Observability with Kiali: graphs, metrics, logs, tracing…

Enable Sidecars in all workloads

An Istio sidecar proxy adds a workload into the mesh.

Proxies connect with the control plane and provide Service Mesh functionality.

Automatically providing metrics, logs and traces is a major feature of the sidecar.

In the previous steps we have added a sidecar only in the travel-control namespace’s control workload.

We have added new powerful features but the application is still missing visibility from other workloads.

Missing Sidecars

That control workload provides good visibility of its traffic, but telemetry is partially enabled, as travel-portal and travel-agency workloads don’t have sidecar proxies.

In the First Steps of this tutorial we didn’t inject the sidecar proxies on purpose to show a scenario where only some workloads may have sidecars.

Typically, Istio users annotate namespaces before the deployment to allow Istio to automatically add the sidecar when the application is rolled out into the cluster.

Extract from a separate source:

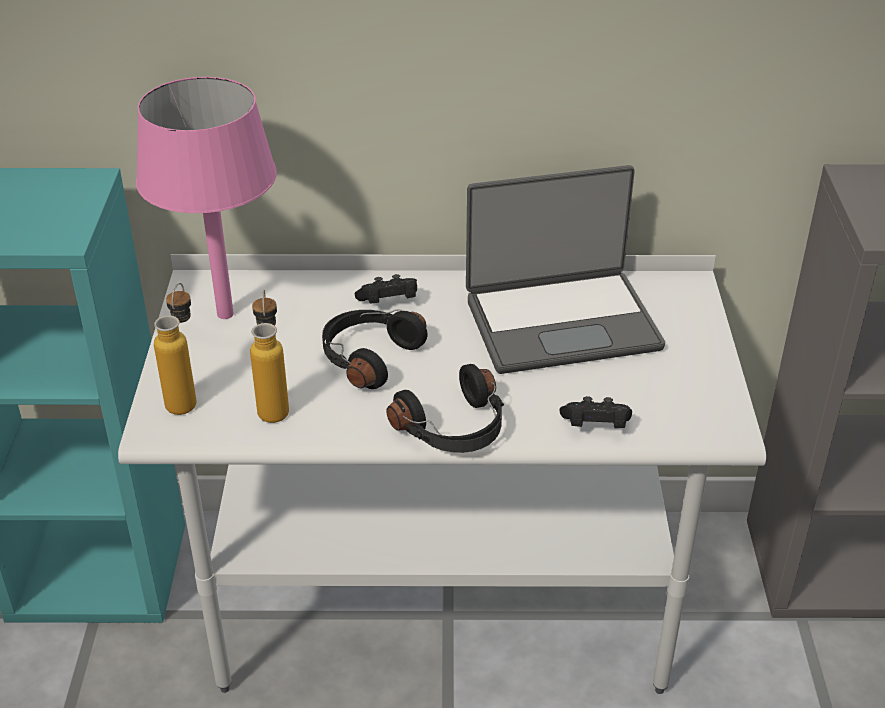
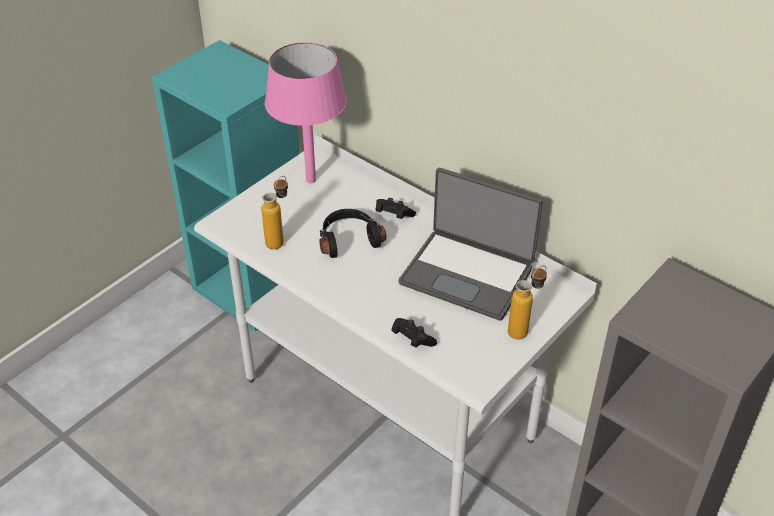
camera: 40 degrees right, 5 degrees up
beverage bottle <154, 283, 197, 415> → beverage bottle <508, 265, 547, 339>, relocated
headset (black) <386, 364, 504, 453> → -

Perform the following commands:

kubectl label namespace travel-agency istio-injection=enabled
kubectl label namespace travel-portal istio-injection=enabled

kubectl rollout restart deploy -n travel-portal
kubectl rollout restart deploy -n travel-agency

Verify that travel-control, travel-portal and travel-agency workloads have sidecars deployed:

Updated Workloads

Updated Telemetry

Graph walkthrough

The graph provides a powerful set of Graph Features to visualize the traffic topology of the service mesh.

In this step, we will show how to use the Graph to show relevant information in the context of the Travel Demo application.

Our goal will be to identify the most critical service of the demo application.

Graph Request Distribution

Review the status of the mesh, everything seems healthy, but also note that hotels service has more load compared to other services inlcuded in the travel-agency namespace.

Hotels Normal Trace

Combining telemetry and tracing information will show that there are traces started from a portal that involve multiple services but also other traces that only consume the hotels service.

Hotels Single Trace

Travels Zoom

The graph can focus on an element to study a particular context in detail. Note that a contextual menu is available using right-click, to easily shortcut the navigation to other sections.

Application details

Kiali provides Detail Views to navigate into applications, workloads and services.

These views provide information about the structure, health, metrics, logs, traces and Istio configuration for any application component.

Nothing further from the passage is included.